それから、手術の全行程を、エリコ獣医と私で確認を重ね、できたのが
今エイベットが行っている方法です。

(中略)

★できる限り、安価で、それでいて安全で、覚醒がすぐで、短時間で済む、
といった条件を満たすべく。。。

(後略)

この手術方法は、獣医さんひとりで鎮静、麻酔、毛ぞり、手術、縫合、術野洗浄、抗生剤、鎮静剤、止血剤、ウイルステック後のワクチンの接種…これらすべてを獣医さんひとりで行います。
しかも、橋本理事長のブログを見て驚きました。
「ちなみに、エイベットでは、手術の現場を見学していただけます」

そこで、1月13日(土)にエイベットにお邪魔しました。
ブログですべてガラス張りでオープンと読んでいたのですが、実にその通り。すぐにエリコ獣医が手術をされている現場に通されました。
生後4カ月くらいの雌猫の不妊手術の真っ最中。手を休めることなく私たちの問いに答えてくださいました。この日の手術は9頭の予定。最近は月150頭くらいの手術をしている。不妊手術は15~20分かかるが、去勢術は1分もあれば十分とのこと。雌猫が終わると同じ白黒の弟らしき仔が手術台に乗せられ、ほんとうにあっという間に終わりました。必要な材料が手の届く範囲に設置され、手術を待つ仔には鎮静剤が施され、手際よく進んでいきます。

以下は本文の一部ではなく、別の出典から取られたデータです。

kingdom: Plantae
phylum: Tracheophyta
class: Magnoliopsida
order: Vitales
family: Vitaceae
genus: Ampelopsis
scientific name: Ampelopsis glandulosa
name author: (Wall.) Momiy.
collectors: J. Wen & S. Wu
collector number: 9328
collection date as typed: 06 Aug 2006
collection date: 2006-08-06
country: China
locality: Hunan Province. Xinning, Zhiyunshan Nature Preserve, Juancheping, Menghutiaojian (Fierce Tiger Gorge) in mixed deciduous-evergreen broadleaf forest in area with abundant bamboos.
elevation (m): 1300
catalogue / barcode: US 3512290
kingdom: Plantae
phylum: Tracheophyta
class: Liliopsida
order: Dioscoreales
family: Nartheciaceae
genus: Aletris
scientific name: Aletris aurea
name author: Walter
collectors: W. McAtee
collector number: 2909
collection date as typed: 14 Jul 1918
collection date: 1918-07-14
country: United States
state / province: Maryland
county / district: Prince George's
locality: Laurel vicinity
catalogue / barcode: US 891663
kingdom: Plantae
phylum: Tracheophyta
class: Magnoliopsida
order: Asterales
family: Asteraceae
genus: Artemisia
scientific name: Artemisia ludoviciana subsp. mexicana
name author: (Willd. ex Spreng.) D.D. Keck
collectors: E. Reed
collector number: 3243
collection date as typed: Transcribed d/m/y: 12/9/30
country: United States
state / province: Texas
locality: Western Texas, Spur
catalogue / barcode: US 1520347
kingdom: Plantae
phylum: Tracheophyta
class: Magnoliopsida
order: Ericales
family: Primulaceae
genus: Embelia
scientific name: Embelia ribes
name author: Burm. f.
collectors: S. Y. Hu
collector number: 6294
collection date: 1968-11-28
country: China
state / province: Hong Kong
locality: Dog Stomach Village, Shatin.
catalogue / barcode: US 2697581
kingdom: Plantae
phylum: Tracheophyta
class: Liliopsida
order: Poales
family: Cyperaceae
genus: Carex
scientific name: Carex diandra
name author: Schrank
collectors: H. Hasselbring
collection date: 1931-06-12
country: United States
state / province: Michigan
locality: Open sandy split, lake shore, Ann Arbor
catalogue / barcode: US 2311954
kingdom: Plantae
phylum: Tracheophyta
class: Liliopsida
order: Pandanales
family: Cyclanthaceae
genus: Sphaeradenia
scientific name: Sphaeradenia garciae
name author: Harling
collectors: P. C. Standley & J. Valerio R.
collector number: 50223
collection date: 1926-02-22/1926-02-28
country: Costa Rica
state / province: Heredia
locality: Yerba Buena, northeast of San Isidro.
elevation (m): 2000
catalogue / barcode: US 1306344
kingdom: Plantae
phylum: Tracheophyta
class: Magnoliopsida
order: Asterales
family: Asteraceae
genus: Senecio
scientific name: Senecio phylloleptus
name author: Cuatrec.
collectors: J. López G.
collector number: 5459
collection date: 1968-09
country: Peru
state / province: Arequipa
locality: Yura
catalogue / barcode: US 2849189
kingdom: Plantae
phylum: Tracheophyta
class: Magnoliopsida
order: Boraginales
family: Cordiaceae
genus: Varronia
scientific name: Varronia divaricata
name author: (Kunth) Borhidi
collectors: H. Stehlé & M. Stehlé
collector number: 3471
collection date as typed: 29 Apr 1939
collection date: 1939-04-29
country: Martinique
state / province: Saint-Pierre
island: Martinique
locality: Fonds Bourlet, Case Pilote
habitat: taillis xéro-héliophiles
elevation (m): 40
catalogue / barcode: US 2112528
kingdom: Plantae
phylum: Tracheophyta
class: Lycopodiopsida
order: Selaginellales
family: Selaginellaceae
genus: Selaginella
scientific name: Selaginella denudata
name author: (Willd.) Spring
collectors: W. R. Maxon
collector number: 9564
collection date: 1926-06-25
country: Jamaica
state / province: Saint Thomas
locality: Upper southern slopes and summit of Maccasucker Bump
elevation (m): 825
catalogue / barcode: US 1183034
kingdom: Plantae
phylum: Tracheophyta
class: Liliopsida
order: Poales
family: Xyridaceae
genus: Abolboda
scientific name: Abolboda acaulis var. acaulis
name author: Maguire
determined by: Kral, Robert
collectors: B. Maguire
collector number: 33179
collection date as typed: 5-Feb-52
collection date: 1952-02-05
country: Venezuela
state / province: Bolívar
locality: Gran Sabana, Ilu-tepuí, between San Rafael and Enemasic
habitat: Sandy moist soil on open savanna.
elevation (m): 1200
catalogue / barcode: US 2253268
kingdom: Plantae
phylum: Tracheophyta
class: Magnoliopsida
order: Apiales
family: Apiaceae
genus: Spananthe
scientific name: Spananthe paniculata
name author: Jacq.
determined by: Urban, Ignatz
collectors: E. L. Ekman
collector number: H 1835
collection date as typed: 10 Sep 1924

的確で素早い手術に驚きの声をあげると、エリコ獣医は「私は、まだまだ。もっとスピードを上げていかなくては、追いつかない。今も、熟練された獣医師の手術を見る機会があれば出かけて行って勉強している」とおっしゃていました。外で暮らす野良ネコのことを考えれば、できるだけ傷口を小さくし、早く手術を終えるようにして、できるだけカラダへの負担を少なくすることが必要です。しかも安価でとなると、アシスタントに頼らず獣医ひとりでの手術になります。こうした厳しい条件を満たさなくてはならない野良ネコの不妊去勢手術です。TNRに賛同して手術をしようとする獣医師がまだまだ少ないのが現状だと痛感しました。

私たちが帰る間際、エリコ先生に再度あいさつに伺うと、「あぁ~、まだ早いと思っていたのに…」と深いため息が聞こえました。不妊手術の野良ネコのおなかの中に赤ちゃんがいたのです。「これがいちばんツライわ」とエリコ獣医。ネコの発情期が始まると、こうした不幸な手術が後を絶ちません。

野良ネコ問題は、ネコの繁殖力や生態について正しい知識が広まるようになったきました。その結果、ボランティア活動を孤立させず、ともに地域の環境問題としてTNRに取り組む市民や団体がでてきています。このムーブメントを下支えし、前進させるのが、TNRを推進する獣医という頼もしい存在です。保護動物を支援するエイベットのに敬意を払うとともにこれからの活動にますます期待してます!